Dampak utama fenomena Bleduk Kesongo, adalah semburan lumpur panas dan mengandung gas yang kalau tidak ditangani dapat merugikan lingkungan di sekitar wilayah semberan. Dengan kondisi tersebut, hal yang harus diperhatikan, dipetakan dan dicatat secara detail, sebagai berikut :

a. Volume lumpur : besarnya volume lumpur, posisi titik semburan dan pola naik turunnya semburan sangat perlu dipetakan dan dicatat secara detail.

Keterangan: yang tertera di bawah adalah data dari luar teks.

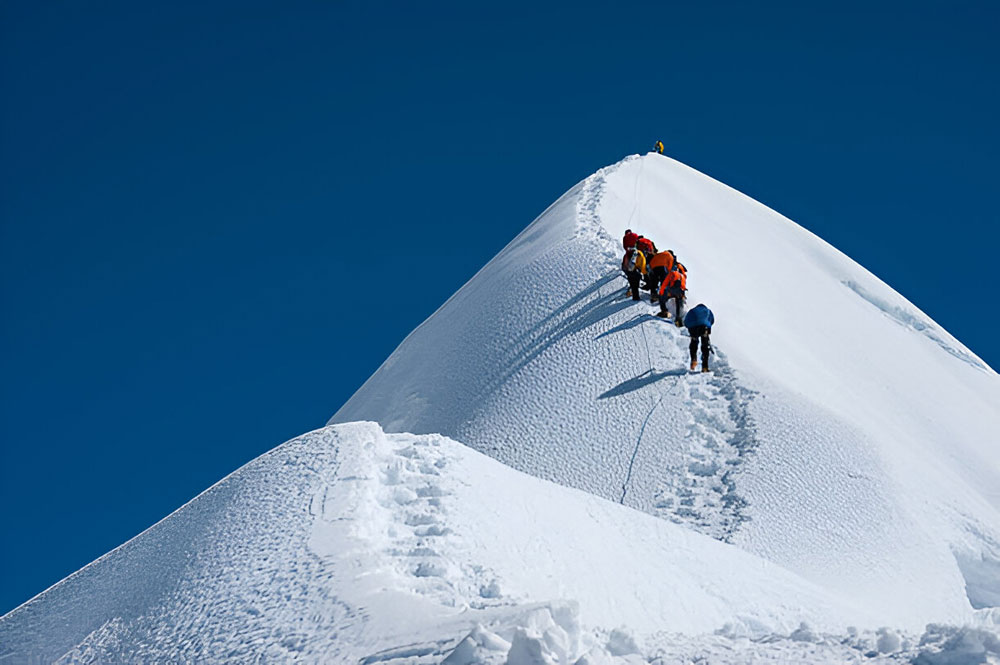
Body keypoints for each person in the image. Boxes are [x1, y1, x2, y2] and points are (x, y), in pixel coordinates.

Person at [683, 304, 714, 372]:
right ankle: (705, 366)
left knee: (694, 342)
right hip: (704, 327)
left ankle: (693, 360)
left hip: (693, 327)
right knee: (705, 344)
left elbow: (685, 322)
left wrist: (690, 330)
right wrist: (708, 329)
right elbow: (712, 320)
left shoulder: (692, 311)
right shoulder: (708, 311)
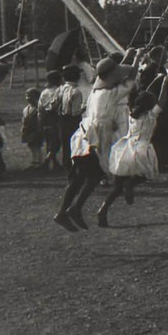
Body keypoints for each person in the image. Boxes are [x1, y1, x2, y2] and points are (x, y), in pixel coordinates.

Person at [53, 53, 137, 231]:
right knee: (86, 176)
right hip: (93, 140)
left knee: (88, 176)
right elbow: (131, 81)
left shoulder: (96, 91)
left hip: (85, 136)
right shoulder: (109, 93)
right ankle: (67, 211)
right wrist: (137, 59)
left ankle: (71, 210)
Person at [97, 85, 164, 228]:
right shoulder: (151, 116)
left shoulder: (131, 114)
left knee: (117, 187)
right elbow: (161, 101)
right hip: (141, 148)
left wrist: (156, 82)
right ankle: (131, 183)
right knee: (147, 173)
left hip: (124, 149)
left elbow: (139, 97)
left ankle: (103, 209)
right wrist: (164, 84)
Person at [56, 64, 86, 173]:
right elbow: (75, 112)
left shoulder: (60, 89)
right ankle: (75, 168)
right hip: (73, 120)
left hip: (61, 119)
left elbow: (54, 104)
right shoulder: (76, 91)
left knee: (65, 144)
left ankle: (67, 166)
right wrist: (86, 107)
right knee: (75, 143)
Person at [37, 70, 63, 170]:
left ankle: (54, 164)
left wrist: (40, 121)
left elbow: (40, 108)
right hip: (55, 117)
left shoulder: (44, 92)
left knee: (50, 141)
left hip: (45, 117)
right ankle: (46, 161)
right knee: (56, 141)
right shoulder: (59, 91)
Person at [20, 88, 44, 168]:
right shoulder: (26, 109)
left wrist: (40, 128)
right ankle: (34, 161)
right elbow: (24, 119)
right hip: (28, 130)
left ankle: (39, 162)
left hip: (36, 129)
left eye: (31, 96)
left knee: (37, 146)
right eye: (27, 96)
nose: (28, 98)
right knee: (31, 146)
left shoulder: (39, 108)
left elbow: (41, 119)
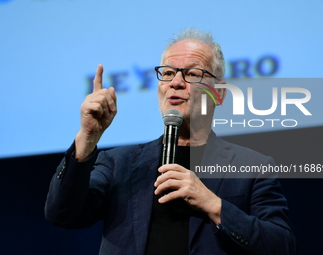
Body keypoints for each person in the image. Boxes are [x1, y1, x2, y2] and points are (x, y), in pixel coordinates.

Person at [45, 29, 297, 255]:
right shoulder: (118, 162)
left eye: (191, 74)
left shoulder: (252, 165)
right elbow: (62, 214)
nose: (175, 82)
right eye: (167, 73)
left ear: (218, 93)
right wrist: (87, 138)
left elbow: (281, 246)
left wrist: (214, 205)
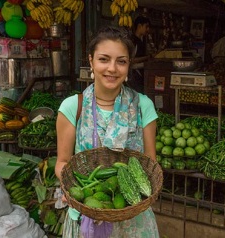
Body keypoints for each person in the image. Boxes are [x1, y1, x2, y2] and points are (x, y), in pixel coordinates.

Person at [55, 26, 159, 237]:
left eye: (121, 61)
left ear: (129, 66)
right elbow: (63, 162)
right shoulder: (73, 107)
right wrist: (74, 189)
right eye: (104, 59)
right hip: (87, 212)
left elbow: (150, 163)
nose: (112, 68)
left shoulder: (143, 106)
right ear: (91, 61)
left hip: (133, 219)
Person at [128, 15, 152, 93]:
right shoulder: (133, 41)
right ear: (139, 26)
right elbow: (130, 60)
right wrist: (147, 57)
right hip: (134, 75)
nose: (148, 29)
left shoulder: (142, 40)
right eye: (146, 26)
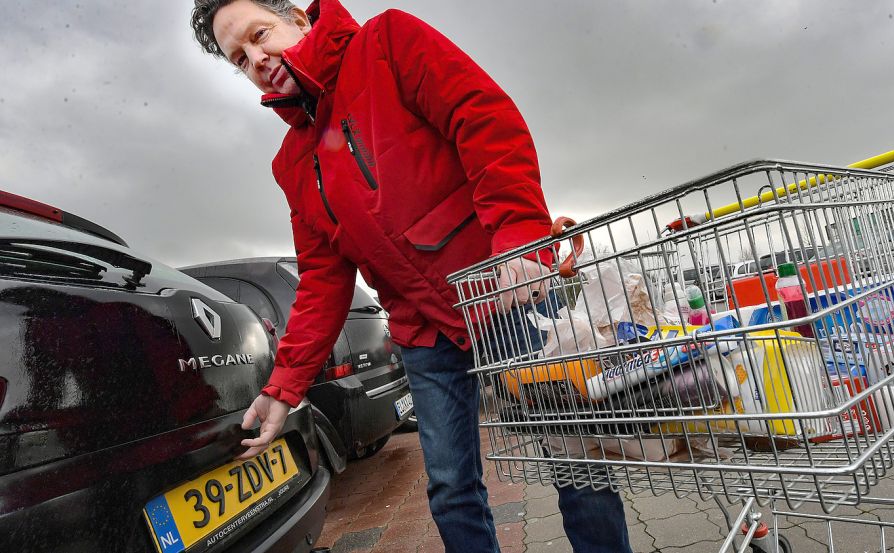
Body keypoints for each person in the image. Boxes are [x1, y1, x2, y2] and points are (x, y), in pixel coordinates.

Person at [190, 1, 633, 551]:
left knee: (574, 463)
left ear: (299, 21)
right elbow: (323, 281)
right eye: (240, 58)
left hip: (506, 295)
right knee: (449, 488)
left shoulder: (387, 42)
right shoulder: (293, 161)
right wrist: (283, 388)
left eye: (260, 35)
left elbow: (485, 118)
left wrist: (517, 238)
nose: (257, 58)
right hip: (425, 333)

b. Karakteristik lumpur : kandungan air, salinitas (jika ada), suhu lumpur, kandungan gas dan logam berat terkandung. Dengan pencatatan tersebut, akan dapat diketahui apakah lumpur tersebut akan mengarah pada semburan bahan beracun atau tidak. Ini sangat penting untuk menilai keamanan semburan dan akibatnya pada pemukiman masyarakat sekitar semburan terjadi.

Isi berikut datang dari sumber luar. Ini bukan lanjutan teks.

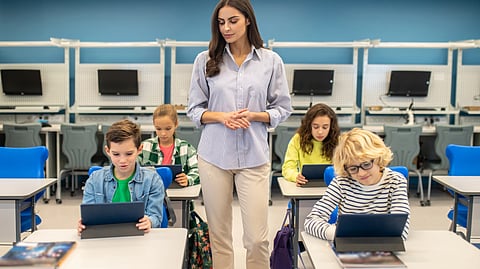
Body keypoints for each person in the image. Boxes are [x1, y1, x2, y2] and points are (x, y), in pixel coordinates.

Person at [187, 0, 292, 268]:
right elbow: (194, 110)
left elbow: (283, 107)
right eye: (221, 23)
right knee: (219, 236)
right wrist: (222, 117)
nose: (226, 28)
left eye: (232, 20)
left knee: (257, 239)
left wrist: (256, 116)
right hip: (213, 156)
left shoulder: (270, 61)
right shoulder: (205, 59)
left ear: (247, 20)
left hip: (254, 157)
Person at [304, 128, 410, 241]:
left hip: (384, 246)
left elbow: (401, 229)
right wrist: (335, 234)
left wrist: (364, 237)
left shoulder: (396, 181)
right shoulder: (341, 183)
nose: (361, 173)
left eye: (366, 164)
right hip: (347, 244)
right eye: (353, 168)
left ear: (378, 158)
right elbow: (311, 221)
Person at [77, 119, 165, 234]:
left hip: (139, 239)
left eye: (129, 154)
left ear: (139, 149)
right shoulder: (94, 180)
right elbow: (89, 215)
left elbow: (156, 217)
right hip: (105, 239)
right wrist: (84, 224)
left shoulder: (153, 180)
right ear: (107, 151)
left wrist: (149, 221)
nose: (122, 160)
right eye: (116, 154)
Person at [138, 104, 200, 187]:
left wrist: (188, 179)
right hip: (151, 194)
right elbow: (133, 169)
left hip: (179, 195)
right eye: (158, 129)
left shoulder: (186, 148)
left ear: (176, 124)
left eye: (168, 129)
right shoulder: (144, 147)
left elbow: (198, 170)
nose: (163, 133)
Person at [282, 103, 340, 186]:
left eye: (325, 127)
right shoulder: (298, 139)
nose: (320, 132)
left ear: (331, 127)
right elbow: (288, 168)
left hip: (333, 187)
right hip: (306, 184)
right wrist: (296, 176)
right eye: (315, 127)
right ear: (309, 126)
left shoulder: (338, 141)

c. Dampak lumpur terhadap sosial, ekonomi. Saat ini, bisa jadi fenomena Bleduk Kesongo tidak terlalu mengakibatkan gangguan atau dampak langsung pada kehidupan sosial dan ekonomi masyarakat sekitar semburan. Namun antisipasi besaran semburan, akumulasi volume semburan dan suhu lumpur bisa jadi akan mengakibatkan rusaknya lingkungan fisik yang dapat dirasakan masyarakat.

d. Dampak Psikologis. Pengamatan akan dampak psikologis menjadi sangat diperlukan. Bisa jadi atas asumsi yang salah dan bayangan akan dampak besar fenomena alam lainnya (seperti lumpur Lusi) dapat menjadi pikiran yang terus muncul dan melekat di sebagian anggota masyarakat sekitar semburan. Dengan sosialisasi fenomena, penjelasan keteknikan yang rasional dan mudah dimengerti, perlu terus dilakukan untuk mengurangi dampak psikologis.


Dengan sosialisasi fenomena yang terjadi, penjelasan kepada masyarakat sekitar semburan lumpur maka mitigasi atas Beduk Kesongo menjadi dapat dipersiapkan dengan baik. Sebaliknya, antisipasi mitigasi teknis dan dampak sosial dan ekonomi, perlu dilakukan secara terintegrasi, dan harus dilakukan oleh Pemerintah Daerah. Asosiasi profesi dan juga lembaga lainnya yang terkait dengan fenomena alam sangat dapat membantu dalam hal ini.